**TASK STATEMENT**
Given the material below, return only the lines starting at the line with "Building back a" and ending at the line with "For the UK context, it", exactly as they appear.

**INPUT**
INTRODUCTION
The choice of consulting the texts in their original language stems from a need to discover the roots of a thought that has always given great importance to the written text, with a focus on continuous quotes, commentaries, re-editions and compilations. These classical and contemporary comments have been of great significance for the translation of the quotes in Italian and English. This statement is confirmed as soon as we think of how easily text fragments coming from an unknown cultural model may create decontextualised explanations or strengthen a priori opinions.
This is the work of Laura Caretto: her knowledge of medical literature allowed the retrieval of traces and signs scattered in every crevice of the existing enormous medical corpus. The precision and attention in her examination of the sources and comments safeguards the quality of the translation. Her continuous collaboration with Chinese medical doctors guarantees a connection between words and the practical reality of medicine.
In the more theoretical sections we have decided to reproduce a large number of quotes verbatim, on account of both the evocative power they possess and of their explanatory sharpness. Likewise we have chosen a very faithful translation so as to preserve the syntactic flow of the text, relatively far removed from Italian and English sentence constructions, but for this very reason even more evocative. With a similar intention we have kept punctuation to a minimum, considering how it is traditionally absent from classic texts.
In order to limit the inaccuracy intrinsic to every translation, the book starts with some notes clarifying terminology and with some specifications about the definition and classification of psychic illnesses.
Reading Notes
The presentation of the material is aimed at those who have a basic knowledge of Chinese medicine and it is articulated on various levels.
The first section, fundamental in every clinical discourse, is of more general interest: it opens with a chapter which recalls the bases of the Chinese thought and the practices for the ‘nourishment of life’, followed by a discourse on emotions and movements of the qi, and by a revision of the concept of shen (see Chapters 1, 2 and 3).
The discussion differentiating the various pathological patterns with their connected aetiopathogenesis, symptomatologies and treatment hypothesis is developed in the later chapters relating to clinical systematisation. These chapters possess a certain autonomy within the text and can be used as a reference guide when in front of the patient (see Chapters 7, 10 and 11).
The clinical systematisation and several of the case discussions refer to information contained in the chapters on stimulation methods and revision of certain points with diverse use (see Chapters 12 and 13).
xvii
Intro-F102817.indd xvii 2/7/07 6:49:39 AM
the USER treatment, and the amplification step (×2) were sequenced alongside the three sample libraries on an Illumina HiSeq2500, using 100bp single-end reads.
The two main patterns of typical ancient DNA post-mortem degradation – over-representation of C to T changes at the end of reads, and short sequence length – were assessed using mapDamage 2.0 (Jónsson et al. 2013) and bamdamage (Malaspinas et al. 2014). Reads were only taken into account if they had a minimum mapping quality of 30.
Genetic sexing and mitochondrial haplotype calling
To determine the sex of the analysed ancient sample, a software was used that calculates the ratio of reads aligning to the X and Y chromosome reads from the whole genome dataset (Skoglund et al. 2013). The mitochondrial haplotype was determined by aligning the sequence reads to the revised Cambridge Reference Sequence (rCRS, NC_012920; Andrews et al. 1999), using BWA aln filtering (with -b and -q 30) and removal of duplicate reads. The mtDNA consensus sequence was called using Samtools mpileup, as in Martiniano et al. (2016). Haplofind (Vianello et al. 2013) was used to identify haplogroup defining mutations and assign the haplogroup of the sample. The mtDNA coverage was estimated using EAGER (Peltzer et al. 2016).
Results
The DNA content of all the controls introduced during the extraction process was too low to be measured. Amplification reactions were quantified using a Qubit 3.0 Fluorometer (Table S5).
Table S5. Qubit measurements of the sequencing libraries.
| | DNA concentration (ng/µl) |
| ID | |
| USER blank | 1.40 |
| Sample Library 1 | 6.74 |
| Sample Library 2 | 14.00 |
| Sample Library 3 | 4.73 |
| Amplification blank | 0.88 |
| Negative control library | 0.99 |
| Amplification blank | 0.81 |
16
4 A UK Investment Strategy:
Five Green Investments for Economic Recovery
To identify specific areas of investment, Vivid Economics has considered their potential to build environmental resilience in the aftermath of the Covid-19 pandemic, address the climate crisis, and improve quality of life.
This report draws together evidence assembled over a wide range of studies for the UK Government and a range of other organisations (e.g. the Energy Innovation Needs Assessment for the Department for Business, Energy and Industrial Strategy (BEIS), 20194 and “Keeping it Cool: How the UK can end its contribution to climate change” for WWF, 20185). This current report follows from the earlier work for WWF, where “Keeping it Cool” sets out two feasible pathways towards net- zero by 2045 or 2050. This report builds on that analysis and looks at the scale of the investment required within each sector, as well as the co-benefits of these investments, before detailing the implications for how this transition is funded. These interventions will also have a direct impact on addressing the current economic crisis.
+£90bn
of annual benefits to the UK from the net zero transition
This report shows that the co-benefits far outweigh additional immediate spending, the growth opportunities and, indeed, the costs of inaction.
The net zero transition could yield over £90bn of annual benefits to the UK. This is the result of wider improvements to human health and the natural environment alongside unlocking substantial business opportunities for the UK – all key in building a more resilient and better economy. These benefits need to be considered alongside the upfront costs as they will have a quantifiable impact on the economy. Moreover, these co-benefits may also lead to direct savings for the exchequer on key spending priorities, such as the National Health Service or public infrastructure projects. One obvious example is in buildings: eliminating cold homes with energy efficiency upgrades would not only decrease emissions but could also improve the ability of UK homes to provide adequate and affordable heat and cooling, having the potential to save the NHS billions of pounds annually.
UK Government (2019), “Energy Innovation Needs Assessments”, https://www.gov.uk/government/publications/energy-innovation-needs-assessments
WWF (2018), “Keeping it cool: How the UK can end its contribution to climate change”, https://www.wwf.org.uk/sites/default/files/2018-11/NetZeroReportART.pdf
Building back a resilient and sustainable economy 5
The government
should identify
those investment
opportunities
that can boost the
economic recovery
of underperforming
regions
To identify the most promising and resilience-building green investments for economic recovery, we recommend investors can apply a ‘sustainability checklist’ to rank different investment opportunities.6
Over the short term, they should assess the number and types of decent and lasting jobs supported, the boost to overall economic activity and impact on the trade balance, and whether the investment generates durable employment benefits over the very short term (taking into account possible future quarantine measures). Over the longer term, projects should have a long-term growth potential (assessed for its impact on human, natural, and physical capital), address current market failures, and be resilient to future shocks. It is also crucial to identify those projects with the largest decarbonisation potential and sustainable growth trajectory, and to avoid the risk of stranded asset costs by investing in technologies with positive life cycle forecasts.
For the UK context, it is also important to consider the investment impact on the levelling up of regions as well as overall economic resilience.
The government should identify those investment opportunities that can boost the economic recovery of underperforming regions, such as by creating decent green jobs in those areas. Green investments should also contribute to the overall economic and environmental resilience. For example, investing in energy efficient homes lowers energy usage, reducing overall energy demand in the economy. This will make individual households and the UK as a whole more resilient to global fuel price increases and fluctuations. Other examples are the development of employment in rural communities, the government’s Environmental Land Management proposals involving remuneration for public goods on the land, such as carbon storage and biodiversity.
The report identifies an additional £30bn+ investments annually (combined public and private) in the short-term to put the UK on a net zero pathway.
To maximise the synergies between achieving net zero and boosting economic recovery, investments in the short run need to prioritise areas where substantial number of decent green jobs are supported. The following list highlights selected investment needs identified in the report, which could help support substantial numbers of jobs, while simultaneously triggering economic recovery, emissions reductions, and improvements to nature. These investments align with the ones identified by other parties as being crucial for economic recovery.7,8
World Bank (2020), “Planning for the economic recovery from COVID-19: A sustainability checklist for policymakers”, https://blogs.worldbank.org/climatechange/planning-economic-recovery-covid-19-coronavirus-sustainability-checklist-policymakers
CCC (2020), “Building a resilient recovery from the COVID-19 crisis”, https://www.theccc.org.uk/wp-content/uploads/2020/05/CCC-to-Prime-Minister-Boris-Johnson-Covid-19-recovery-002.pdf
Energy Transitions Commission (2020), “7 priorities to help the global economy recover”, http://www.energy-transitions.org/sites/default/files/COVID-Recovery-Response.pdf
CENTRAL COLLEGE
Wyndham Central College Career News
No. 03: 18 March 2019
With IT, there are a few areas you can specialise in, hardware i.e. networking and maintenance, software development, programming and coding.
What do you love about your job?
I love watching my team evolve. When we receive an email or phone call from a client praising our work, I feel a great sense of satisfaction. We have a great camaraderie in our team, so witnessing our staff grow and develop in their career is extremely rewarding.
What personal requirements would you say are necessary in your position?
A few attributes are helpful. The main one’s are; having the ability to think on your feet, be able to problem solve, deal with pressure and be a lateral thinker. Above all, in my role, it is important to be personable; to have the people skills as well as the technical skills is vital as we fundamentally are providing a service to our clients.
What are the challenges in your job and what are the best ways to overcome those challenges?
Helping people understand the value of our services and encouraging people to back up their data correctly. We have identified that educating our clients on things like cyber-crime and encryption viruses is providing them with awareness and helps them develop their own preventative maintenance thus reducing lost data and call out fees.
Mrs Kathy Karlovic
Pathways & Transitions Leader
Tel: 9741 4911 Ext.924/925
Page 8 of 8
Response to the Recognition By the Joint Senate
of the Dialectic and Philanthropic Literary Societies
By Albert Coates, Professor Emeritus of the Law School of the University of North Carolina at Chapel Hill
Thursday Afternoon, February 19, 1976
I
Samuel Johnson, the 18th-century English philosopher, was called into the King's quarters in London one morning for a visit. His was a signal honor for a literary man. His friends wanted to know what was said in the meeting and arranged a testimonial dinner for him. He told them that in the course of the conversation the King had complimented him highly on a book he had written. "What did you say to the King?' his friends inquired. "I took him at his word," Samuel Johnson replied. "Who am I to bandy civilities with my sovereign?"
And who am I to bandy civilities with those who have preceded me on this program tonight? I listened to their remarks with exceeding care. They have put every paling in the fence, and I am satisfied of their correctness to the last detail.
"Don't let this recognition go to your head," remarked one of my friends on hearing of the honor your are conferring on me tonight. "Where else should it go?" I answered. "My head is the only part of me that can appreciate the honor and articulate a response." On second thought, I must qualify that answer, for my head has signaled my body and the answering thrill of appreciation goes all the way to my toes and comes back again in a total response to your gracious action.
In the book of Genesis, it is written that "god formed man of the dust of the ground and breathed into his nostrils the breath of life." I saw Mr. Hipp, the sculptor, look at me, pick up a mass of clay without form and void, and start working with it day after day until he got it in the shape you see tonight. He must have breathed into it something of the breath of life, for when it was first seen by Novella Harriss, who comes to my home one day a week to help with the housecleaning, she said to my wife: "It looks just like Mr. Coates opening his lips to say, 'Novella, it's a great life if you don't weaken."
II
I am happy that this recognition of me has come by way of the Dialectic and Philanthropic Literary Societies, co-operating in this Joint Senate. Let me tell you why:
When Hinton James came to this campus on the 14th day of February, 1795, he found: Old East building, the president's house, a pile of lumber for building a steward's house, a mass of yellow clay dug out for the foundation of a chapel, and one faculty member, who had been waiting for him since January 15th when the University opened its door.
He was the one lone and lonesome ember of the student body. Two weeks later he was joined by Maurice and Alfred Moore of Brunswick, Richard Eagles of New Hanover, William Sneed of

**SOLUTION FOR THIS EXERCISE**
Building back a resilient and sustainable economy 5
The government
should identify
those investment
opportunities
that can boost the
economic recovery
of underperforming
regions
To identify the most promising and resilience-building green investments for economic recovery, we recommend investors can apply a ‘sustainability checklist’ to rank different investment opportunities.6
Over the short term, they should assess the number and types of decent and lasting jobs supported, the boost to overall economic activity and impact on the trade balance, and whether the investment generates durable employment benefits over the very short term (taking into account possible future quarantine measures). Over the longer term, projects should have a long-term growth potential (assessed for its impact on human, natural, and physical capital), address current market failures, and be resilient to future shocks. It is also crucial to identify those projects with the largest decarbonisation potential and sustainable growth trajectory, and to avoid the risk of stranded asset costs by investing in technologies with positive life cycle forecasts.
For the UK context, it is also important to consider the investment impact on the levelling up of regions as well as overall economic resilience.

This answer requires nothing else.